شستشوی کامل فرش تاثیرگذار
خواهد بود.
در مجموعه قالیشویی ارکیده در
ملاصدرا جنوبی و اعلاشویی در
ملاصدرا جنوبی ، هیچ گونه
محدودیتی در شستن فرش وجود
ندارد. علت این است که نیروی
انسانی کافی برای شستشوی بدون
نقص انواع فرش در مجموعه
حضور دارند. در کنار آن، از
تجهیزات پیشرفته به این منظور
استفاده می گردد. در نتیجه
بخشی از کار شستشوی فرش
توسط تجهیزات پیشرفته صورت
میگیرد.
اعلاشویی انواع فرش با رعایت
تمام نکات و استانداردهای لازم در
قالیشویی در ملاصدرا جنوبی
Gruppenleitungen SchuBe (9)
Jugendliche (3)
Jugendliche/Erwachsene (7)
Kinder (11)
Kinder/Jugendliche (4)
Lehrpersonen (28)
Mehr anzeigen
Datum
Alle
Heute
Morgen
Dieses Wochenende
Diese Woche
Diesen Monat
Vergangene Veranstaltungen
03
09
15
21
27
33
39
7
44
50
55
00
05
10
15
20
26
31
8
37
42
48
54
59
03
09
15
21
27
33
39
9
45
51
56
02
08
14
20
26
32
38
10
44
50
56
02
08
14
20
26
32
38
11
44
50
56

* Exercise objective *
The complete material must be repeated exactly.

* Task response *
شستشوی کامل فرش تاثیرگذار
خواهد بود.
در مجموعه قالیشویی ارکیده در
ملاصدرا جنوبی و اعلاشویی در
ملاصدرا جنوبی ، هیچ گونه
محدودیتی در شستن فرش وجود
ندارد. علت این است که نیروی
انسانی کافی برای شستشوی بدون
نقص انواع فرش در مجموعه
حضور دارند. در کنار آن، از
تجهیزات پیشرفته به این منظور
استفاده می گردد. در نتیجه
بخشی از کار شستشوی فرش
توسط تجهیزات پیشرفته صورت
میگیرد.
اعلاشویی انواع فرش با رعایت
تمام نکات و استانداردهای لازم در
قالیشویی در ملاصدرا جنوبی
Gruppenleitungen SchuBe (9)
Jugendliche (3)
Jugendliche/Erwachsene (7)
Kinder (11)
Kinder/Jugendliche (4)
Lehrpersonen (28)
Mehr anzeigen
Datum
Alle
Heute
Morgen
Dieses Wochenende
Diese Woche
Diesen Monat
Vergangene Veranstaltungen
03
09
15
21
27
33
39
7
44
50
55
00
05
10
15
20
26
31
8
37
42
48
54
59
03
09
15
21
27
33
39
9
45
51
56
02
08
14
20
26
32
38
10
44
50
56
02
08
14
20
26
32
38
11
44
50
56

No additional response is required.